#  Getting Started  > Member of The Month >  October Member of the Month

## Kris

*Written by Storm* 



Well, guess it is no longer September and October has snuck in, so you know what that means?

Ummmm, we get to dress up and get candy at the end of the month?
No, no, no, there is something else…
You mean there will be no candy?
Well, there will be candy, but there is something else…
WHAT!?!  You mean there is something besides CANDY???
La Sigh, okay, there is candy.
Sheesh, how silly to focus on candy when you should mention October’s Member of the Month.



Yes Guys and Gals of RPALandia, it is once again to honor a member of our online home with the covenant MotM for October.

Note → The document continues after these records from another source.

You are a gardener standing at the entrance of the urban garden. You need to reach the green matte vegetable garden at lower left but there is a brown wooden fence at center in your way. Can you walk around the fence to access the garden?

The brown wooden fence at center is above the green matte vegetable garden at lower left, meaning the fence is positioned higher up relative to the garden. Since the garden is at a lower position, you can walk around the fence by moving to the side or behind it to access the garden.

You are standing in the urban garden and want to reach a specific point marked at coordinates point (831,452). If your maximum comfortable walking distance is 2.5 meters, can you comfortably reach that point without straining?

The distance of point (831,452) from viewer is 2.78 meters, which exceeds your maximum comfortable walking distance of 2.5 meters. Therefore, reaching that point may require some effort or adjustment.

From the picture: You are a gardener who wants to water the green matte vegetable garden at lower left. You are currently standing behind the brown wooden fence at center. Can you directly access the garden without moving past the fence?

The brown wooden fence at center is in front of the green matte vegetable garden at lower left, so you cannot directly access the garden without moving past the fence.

October’s MotM just had a Birthday in September, hope everyone wished her a 
Happy Birthday!


Your MotM came to RPA on February 2 2018

There was that little incident when Squirrel Moving Company moved her here, but let’s not focus on that.

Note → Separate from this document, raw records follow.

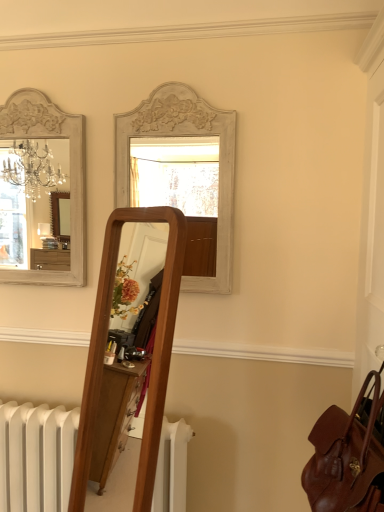
The image size is (384, 512). Find the location of `white painted wood mirror at upper center, positioned as the 2th mirror in left-to-right order`. white painted wood mirror at upper center, positioned as the 2th mirror in left-to-right order is located at coordinates (185, 136).

This screenshot has height=512, width=384. What do you see at coordinates (346, 459) in the screenshot?
I see `leather at right` at bounding box center [346, 459].

Identify the location of white painted wood mirror at upper left, which is counted as the 1th mirror, starting from the left. Image resolution: width=384 pixels, height=512 pixels. (24, 200).

Is there a large distance between white painted wood mirror at upper center, positioned as the 2th mirror in left-to-right order, and white painted wood mirror at upper left, which is counted as the 1th mirror, starting from the left?

white painted wood mirror at upper center, positioned as the 2th mirror in left-to-right order, is positioned a significant distance from white painted wood mirror at upper left, which is counted as the 1th mirror, starting from the left.

Does white painted wood mirror at upper center, which is counted as the first mirror, starting from the right, have a lesser height compared to white painted wood mirror at upper left, which is counted as the 1th mirror, starting from the left?

Correct, white painted wood mirror at upper center, which is counted as the first mirror, starting from the right, is not as tall as white painted wood mirror at upper left, which is counted as the 1th mirror, starting from the left.

Is white painted wood mirror at upper center, positioned as the 2th mirror in left-to-right order, further to the viewer compared to white painted wood mirror at upper left, the 2th mirror from the right?

No, it is in front of white painted wood mirror at upper left, the 2th mirror from the right.

From a real-world perspective, relative to white painted wood mirror at upper left, the 2th mirror from the right, is white painted wood mirror at upper center, positioned as the 2th mirror in left-to-right order, vertically above or below?

white painted wood mirror at upper center, positioned as the 2th mirror in left-to-right order, is situated lower than white painted wood mirror at upper left, the 2th mirror from the right, in the real world.

Is the surface of leather at right in direct contact with white painted wood mirror at upper center, which is counted as the first mirror, starting from the right?

No, leather at right is not next to white painted wood mirror at upper center, which is counted as the first mirror, starting from the right.

Image resolution: width=384 pixels, height=512 pixels. Find the location of `bag below the white painted wood mirror at upper center, which is counted as the first mirror, starting from the right (from a real-world perspective)`. bag below the white painted wood mirror at upper center, which is counted as the first mirror, starting from the right (from a real-world perspective) is located at coordinates (346, 459).

From the image's perspective, is leather at right above or below white painted wood mirror at upper center, positioned as the 2th mirror in left-to-right order?

From the image's perspective, leather at right appears below white painted wood mirror at upper center, positioned as the 2th mirror in left-to-right order.

From a real-world perspective, between white painted wood mirror at upper left, the 2th mirror from the right, and leather at right, who is vertically lower?

From a 3D spatial view, leather at right is below.

Consider the image. Between white painted wood mirror at upper left, which is counted as the 1th mirror, starting from the left, and leather at right, which one has larger width?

Our MotM’s interests include Role playing, writing, arts and crafts, cultures and languages, photography.

Her writing genre is Action, fantasy, romance, adventure, anything keeping it interesting.

Some stories you will find our MotM in are:
Vampire's slave
Woke up in a strange world, and now I'm marrying the king
BloodySecrets
Deep deep waters
Finding Shadowed Island





Without further ado - I present to you October Member of the Month!


Spoiler: October MotM 





And the Honored Recipient this Month goes to:


 @SecretShadows;

SecretShadows

----------


## bluemoon

Congratulations SecretShadows!!!

----------


## Kach

WOOT! ♥

----------


## SecretShadows

Thank you very much! I feel very honored!

----------


## DreamDragon101

Congratulations SecretShadows!!!

----------


## Enigma

Congrats SecretShadows!

----------